Edgar Wright ou l’horreur de grandir
« Un film d’horreur doit avoir quelque chose qui vous dérange, il doit frapper au cœur de votre intimité pour fonctionner. »
C’était demain
Edgar Wright, notre invité d’honneur de cette édition 2022, n’est autre que le fils spirituel de John Landis, cinéaste hommagé en 2021. Parmi ses films de chevet, il y a bien sûr Les Blues Brothers et Le Loup-Garou de Londres. Ses films à l’énergie débordante et à l’humour 100% British tissent incontestablement des liens avec le cinéma horrifique d’hier et jouent avec l’espace-temps si cher à Nicholas Meyer, qui sera honoré à ses côtés cette année. Avec Edgar Wright, c’est l’art du métissage, de la transmission et le cinéma de demain que nous célébrons.
Nostalgique d’une jeunesse à jamais perdue, Edgar Wright manie le cinéma pour mieux retenir le temps, en un geste rythmique, frénétique, qui toujours frise l’horrifique. Matière première d’un cinéaste qui ne cesse d’explorer la question du devenir adulte avec une passion et une érudition musicale vertigineuse. Dialogues, décors, déplacements, narration, tout chez le trublion Wright est au diapason d’une mélomanie maniaque et d’une précision quasi-symphonique.

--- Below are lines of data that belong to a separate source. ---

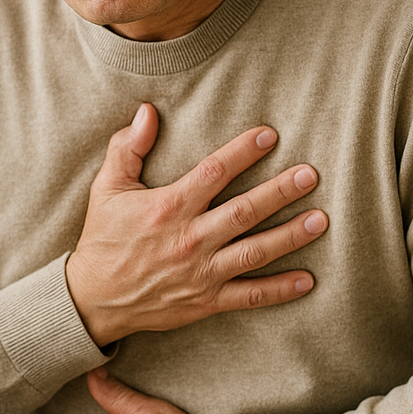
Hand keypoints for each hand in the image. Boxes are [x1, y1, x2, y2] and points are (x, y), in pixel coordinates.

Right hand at [65, 104, 326, 347]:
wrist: (93, 300)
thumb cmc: (102, 239)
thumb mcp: (106, 188)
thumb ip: (127, 148)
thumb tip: (146, 112)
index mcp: (168, 207)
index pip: (214, 172)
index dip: (243, 152)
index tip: (269, 135)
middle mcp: (189, 240)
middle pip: (244, 212)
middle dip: (280, 192)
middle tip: (311, 175)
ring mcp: (200, 273)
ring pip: (253, 252)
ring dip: (289, 236)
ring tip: (320, 220)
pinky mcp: (205, 301)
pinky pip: (249, 296)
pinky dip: (279, 290)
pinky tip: (308, 279)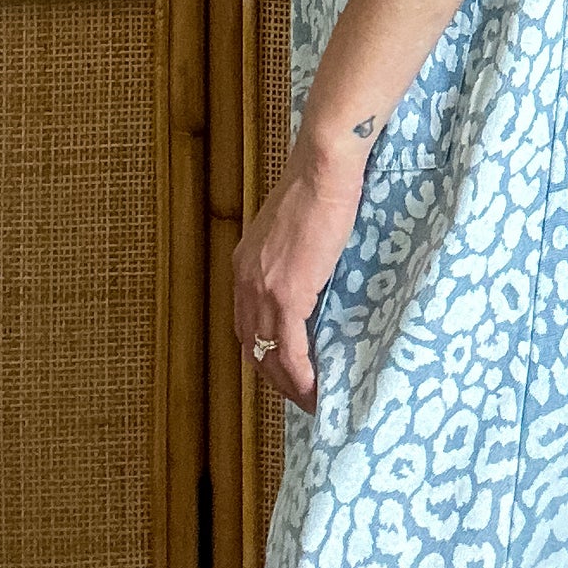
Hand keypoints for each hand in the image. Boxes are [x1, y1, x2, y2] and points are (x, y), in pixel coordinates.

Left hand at [232, 133, 368, 413]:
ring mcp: (263, 290)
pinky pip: (290, 350)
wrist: (322, 168)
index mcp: (245, 264)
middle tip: (299, 393)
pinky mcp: (287, 294)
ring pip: (267, 354)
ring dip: (287, 384)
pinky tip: (315, 389)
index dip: (263, 350)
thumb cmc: (316, 186)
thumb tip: (308, 272)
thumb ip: (291, 255)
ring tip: (310, 399)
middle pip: (251, 345)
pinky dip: (300, 376)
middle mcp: (245, 281)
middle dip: (273, 375)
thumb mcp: (292, 228)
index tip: (284, 368)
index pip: (246, 322)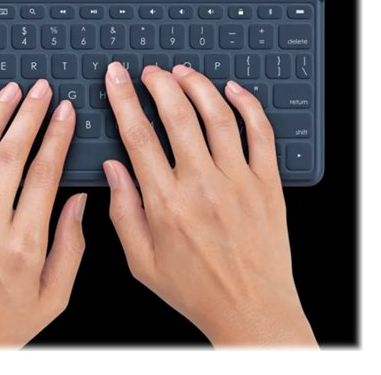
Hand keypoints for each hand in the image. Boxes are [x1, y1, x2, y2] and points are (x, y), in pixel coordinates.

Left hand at [0, 80, 85, 346]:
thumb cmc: (1, 326)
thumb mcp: (53, 297)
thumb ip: (71, 246)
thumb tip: (78, 202)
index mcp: (24, 245)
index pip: (44, 174)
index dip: (57, 136)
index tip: (65, 112)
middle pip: (10, 155)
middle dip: (29, 115)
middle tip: (41, 90)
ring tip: (10, 93)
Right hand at [102, 62, 316, 346]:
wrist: (250, 309)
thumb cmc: (194, 289)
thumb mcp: (141, 261)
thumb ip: (122, 211)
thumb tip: (112, 168)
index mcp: (166, 204)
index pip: (138, 136)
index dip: (123, 99)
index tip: (116, 78)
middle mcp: (202, 186)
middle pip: (177, 115)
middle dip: (158, 83)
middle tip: (149, 71)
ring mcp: (238, 181)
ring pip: (217, 115)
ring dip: (197, 85)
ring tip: (182, 72)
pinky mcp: (267, 183)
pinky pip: (260, 133)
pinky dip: (247, 104)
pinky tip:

L’art de la composition et de l’hybridation
Si la plupart des films d’Edgar Wright campent avec tendresse des personnages de slackers issus de la classe moyenne des petites villes pavillonnaires, unis par l’amitié et l’alcool, nul hasard si le cinéaste s’est aventuré dans le domaine du fantastique avec ses films Shaun of the Dead – film de zombies, Scott Pilgrim – comédie fantastique unique en son genre, Le Dernier Pub avant la fin du monde – comédie alcoolisée de SF et Last Night in Soho – giallo en forme d’hymne d’amour au Swinging London. Car toutes ses oeuvres interrogent avec autant d’humour que d’effroi le devenir adulte et l’étrangeté de la réalité. La peur de grandir, la nostalgie infinie pour la teenage culture, celle du rock, des vannes, de la vitesse, des jeux vidéo, des comics, de l’amitié sont autant d’éclats réfractés à l’infini dans chacun de ses films, ouvrant une brèche dans la réalité d’un art quasi abstrait, rythmé par une playlist infinie et couturée par un montage endiablé. Le cinéma d’Edgar Wright est un art de l’hybridation des genres, du jeu, des punchlines et des miroirs, teinté en permanence des motifs d’une comédie existentielle des horreurs et des erreurs.
La hantise du monde adulte
Chez Edgar Wright, l’horreur est là avant l’horreur : dans la réalité, dans le quotidien gris des banlieues pavillonnaires et des petits jardins, dans l’avenir comptable d’une jeunesse en quête de rêve. Le zombie est indiscernable puisqu’il a déjà l’apparence des salariés amorphes et abrutis par la routine, des maris encombrés d’obligations familiales ou des ivrognes en errance. La figure du, zombie (Shaun of the Dead) ou du robot au sang bleu (Le Dernier Pub avant la fin du monde) est pour le réalisateur le miroir effroyable de l‘entrée dans l’âge adulte et du monde du travail, celui de la perte du rêve, de l’amitié, de la controverse et de la déconnade. Et le pub, le dernier refuge de la jeunesse et du temps à jamais perdu, phare dans une réalité vérolée où l’indiscernable fait loi.
La traversée du miroir
Avec Last night in Soho et sa ville fantasmée, Edgar Wright pousse encore plus loin le vertige de la nostalgie d’un monde perdu, celui des années 60, et manie l’art de l’espace-temps cinématographique où réalité et horreur sont les reflets d’un même miroir. Sous influence d’Hitchcock, Argento ou Powell, le réalisateur impose son talent de maître du genre dans un amour immodéré du cinéma. Nous sommes heureux de l’honorer cette année à travers une rétrospective de ses films et une Rencontre avec le public.